::: STUDY MATERIAL

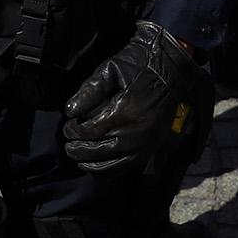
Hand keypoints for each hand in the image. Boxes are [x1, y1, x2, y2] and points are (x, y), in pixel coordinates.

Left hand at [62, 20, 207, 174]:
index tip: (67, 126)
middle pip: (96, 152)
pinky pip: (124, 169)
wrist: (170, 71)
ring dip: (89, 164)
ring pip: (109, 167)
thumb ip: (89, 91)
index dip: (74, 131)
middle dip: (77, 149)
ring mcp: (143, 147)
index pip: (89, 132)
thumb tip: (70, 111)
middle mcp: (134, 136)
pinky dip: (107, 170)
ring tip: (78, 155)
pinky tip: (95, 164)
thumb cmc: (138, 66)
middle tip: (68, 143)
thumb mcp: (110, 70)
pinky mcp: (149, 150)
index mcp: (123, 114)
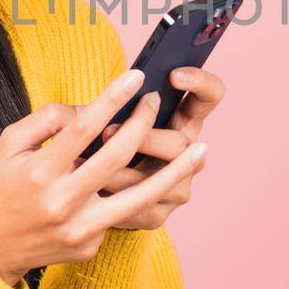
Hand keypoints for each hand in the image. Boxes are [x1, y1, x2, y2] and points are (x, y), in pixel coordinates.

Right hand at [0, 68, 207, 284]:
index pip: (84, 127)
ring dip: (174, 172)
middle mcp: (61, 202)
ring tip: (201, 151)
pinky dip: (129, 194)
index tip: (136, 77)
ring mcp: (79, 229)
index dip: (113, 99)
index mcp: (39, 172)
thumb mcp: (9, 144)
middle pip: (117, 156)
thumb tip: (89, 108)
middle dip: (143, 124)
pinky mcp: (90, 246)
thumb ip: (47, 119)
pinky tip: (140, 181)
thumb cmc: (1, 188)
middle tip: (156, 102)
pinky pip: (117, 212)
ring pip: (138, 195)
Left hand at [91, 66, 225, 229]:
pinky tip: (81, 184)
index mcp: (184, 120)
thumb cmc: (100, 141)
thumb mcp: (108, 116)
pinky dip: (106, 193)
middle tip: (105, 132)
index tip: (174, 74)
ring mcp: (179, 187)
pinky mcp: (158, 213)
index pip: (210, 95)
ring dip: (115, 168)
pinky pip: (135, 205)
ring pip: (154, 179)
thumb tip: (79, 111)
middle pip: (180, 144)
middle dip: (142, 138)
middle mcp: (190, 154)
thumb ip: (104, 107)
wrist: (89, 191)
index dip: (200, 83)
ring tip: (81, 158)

::::::
::: STUDY MATERIAL

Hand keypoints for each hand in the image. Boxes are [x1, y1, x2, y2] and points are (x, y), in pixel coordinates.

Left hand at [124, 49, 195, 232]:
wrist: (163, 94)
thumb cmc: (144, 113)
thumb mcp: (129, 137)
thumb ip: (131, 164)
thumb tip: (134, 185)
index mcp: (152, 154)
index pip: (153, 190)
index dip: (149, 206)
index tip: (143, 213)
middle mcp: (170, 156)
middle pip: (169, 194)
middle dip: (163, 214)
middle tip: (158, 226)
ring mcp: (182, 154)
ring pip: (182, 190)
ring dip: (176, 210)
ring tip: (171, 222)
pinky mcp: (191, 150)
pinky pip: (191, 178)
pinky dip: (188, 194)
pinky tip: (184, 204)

::::::
::: STUDY MATERIAL

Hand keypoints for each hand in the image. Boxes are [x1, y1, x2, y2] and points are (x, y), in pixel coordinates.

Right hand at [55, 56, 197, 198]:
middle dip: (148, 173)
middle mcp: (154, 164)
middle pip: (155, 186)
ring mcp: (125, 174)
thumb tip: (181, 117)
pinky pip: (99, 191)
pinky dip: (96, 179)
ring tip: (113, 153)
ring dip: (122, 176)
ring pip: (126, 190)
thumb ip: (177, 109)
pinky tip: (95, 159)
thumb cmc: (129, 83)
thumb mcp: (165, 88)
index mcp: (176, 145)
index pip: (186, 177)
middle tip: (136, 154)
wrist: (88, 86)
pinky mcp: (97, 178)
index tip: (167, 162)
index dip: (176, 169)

::::::

• [PROMPT] Once you find the line with "middle dip: (148, 173)" above, print it and every line after it up to and including the line with "index dip: (176, 169)", exactly as written and nothing else.

• [EXERCISE SOLUTION]
middle dip: (148, 173)
middle mcp: (154, 164)
middle pip: (155, 186)
ring mcp: (125, 174)
thumb tip: (181, 117)
pinky pip: (99, 191)
pinky dip: (96, 179)
ring tip: (113, 153)
ring dip: (122, 176)
ring pip: (126, 190)
thumb ip: (177, 109)
pinky tip: (95, 159)
thumb cmc: (129, 83)
thumb mcp: (165, 88)
index mcp: (176, 145)
index pip: (186, 177)
middle tip: (136, 154)
wrist: (88, 86)
pinky mcp: (97, 178)
index tip: (167, 162)
index dip: (176, 169)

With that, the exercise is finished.